The smile that crossed my face at that moment was so wide that it was in serious danger of meeting around the back of my head.
“Having said that”, she continued, “I am beginning to wonder about his eyesight, and maybe his sanity”
There was a pause that sat between us. Not an uncomfortable silence as such, but an unwelcome gap in the conversation. I bowed my head slightly and looked at the ground as I arranged my thoughts into something less than the bag of cats that seemed to inhabit my everyday thinking. I knew what she was talking about, but I honestly thought the world saw her as I did.
“Come with me,” I said with a sigh, and led Donna to a nearby bench that looked over the Thames River. I stared into its torrid and murky depths for a while as I composed myself for what I was about to say.
My first words were spoken to the water.
“I consider myself to be a little simple, but simple in terms of being basic, not stupid. I see that you are black, and I see that we must make a pretty odd looking pair, but this is the eighties and we all should be over that by now – God knows I am”
I turned to her and placed my hand on her cheek before carrying on with my words.
“I also see the burn scars on your face and neck”
Donna seemed to flinch at my outing of what was plain for all to see. It was as if she was hoping that I hadn’t noticed. I carried on regardless, disregarding her obvious and unnecessary shame. Holding her gaze as I spoke.
“But hear me now”, I said, “As I tell you what else I see. I see the smile you give to everyone who would do nothing more for you than to return that simple act of kindness with unnecessary looks of disgust.
I see you walk in a world that would turn away from you rather than get to know the girl behind the scars. I see the strength of a woman who has had to live with a disfigurement that, in truth, is only skin deep, but judged by people whose own disfigurements run to their very souls.
I see confidence.
I see love.
I see you.
This is your beauty, and this is what I have loved from afar since the first day I saw you. I have always figured you beyond me, Donna, because you are quite simply a goddess in my eyes, and my heart beats for you and you only”
As I stared into those beautiful eyes, I could see once more the tears welling up inside them.
“I don’t like that hat though” I added, “You need to know this if we are to go on any more dates”.
Donna half laughed which stifled the sob that partially left her lips.
I placed the tips of my fingers on her chin and tilted her face upwards.
We kissed – and the world watched.
After a while, we stood and walked slowly along the waterfront, hand in hand towards the Maritime Museum and I felt then that I would hold her hand forever.
“I was two years old”, she said.
“So was I”, I replied in an amazed tone, “What a coincidence”
“I’m trying to tell you a story”, said Donna as she playfully slapped my arm.

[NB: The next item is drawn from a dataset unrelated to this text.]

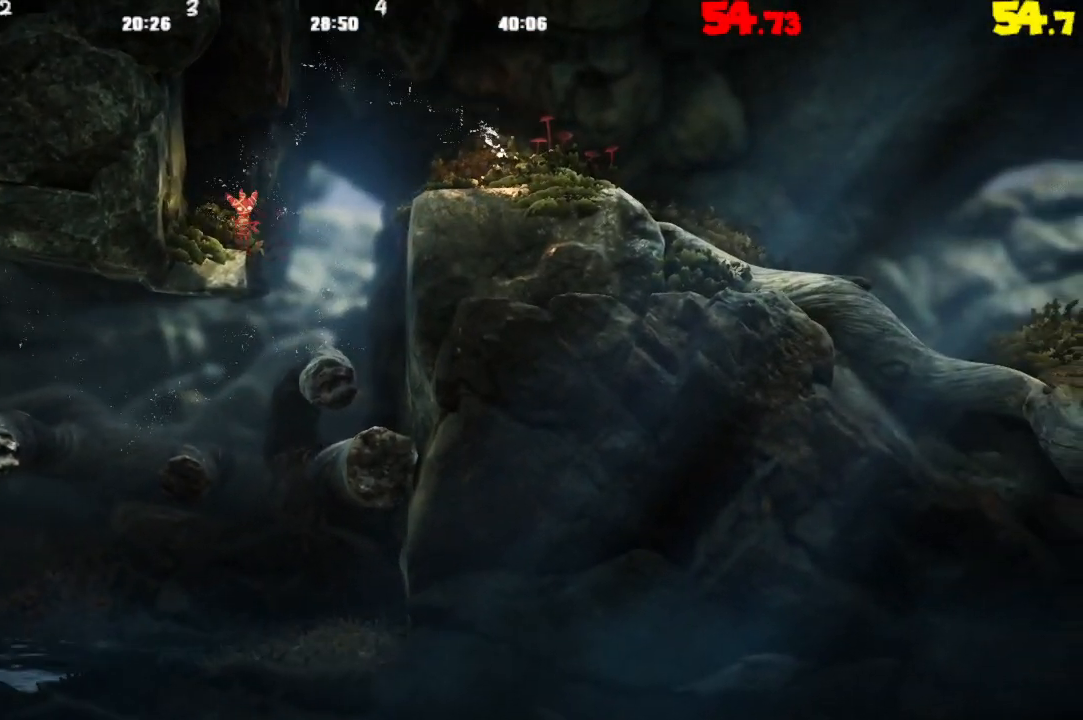
{"buttons": ["CROSS"], "left_stick": "right", "right_stick": "center", "events": [[50, "CROSS", "down"]]}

“Okay, please continue – and Ow! by the way”
The decision by her family to move, six months later, meant both Donna and I were forced to move on with our lives, creating a new scar — one that ran across my heart. Throughout the years I have often wondered where she had gone and what she had become.

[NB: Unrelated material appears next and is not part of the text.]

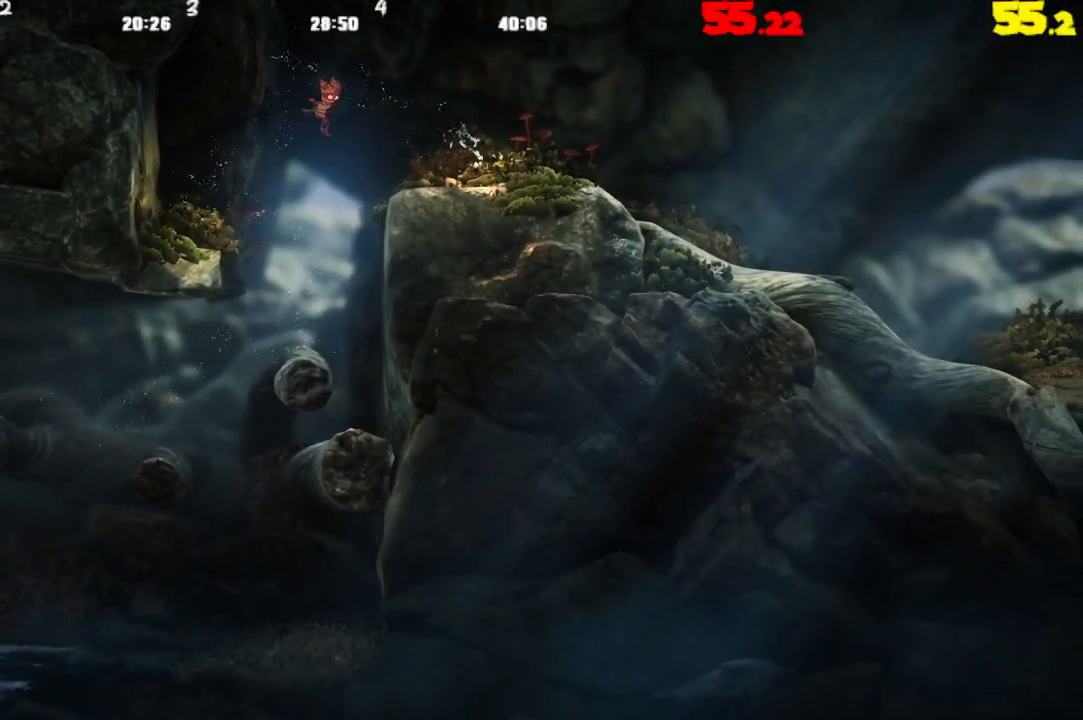
{"buttons": [], "left_stick": "right", "right_stick": "center", "events": [[117, "CROSS", "up"], [283, "CROSS", "down"], [467, "CROSS", "up"]]}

My world moved on without her, and I eventually married and had children of my own – and last year, a grandchild.
My times with Donna became a part of the fond memories of my youth, clouded by the years and glamorised by time.
And then, last month I received a letter from her daughter. How she had found me after all these years or knew who I was must have been a feat of detection equaled only by the great Holmes himself. My heart skipped when I saw her name and I was instantly transported back to that time of innocence, but instead of an attempt at rekindling an old and lost friendship, she informed me that at fifty years old Donna, her mother, had been diagnosed with incurable breast cancer.
I sat alone for quite some time, staring at the letter, reading the words until they slowly became illegible by the tears that ran the ink into a blur. And as I mourned this loss of something I never really had, her words floated up through the spring of times lost.
‘How would you describe me?’ I asked.
‘I would describe you as uncaring — Uncaring of this world’s prejudice, and to what it thinks of others’
This morning Donna stopped holding my hand.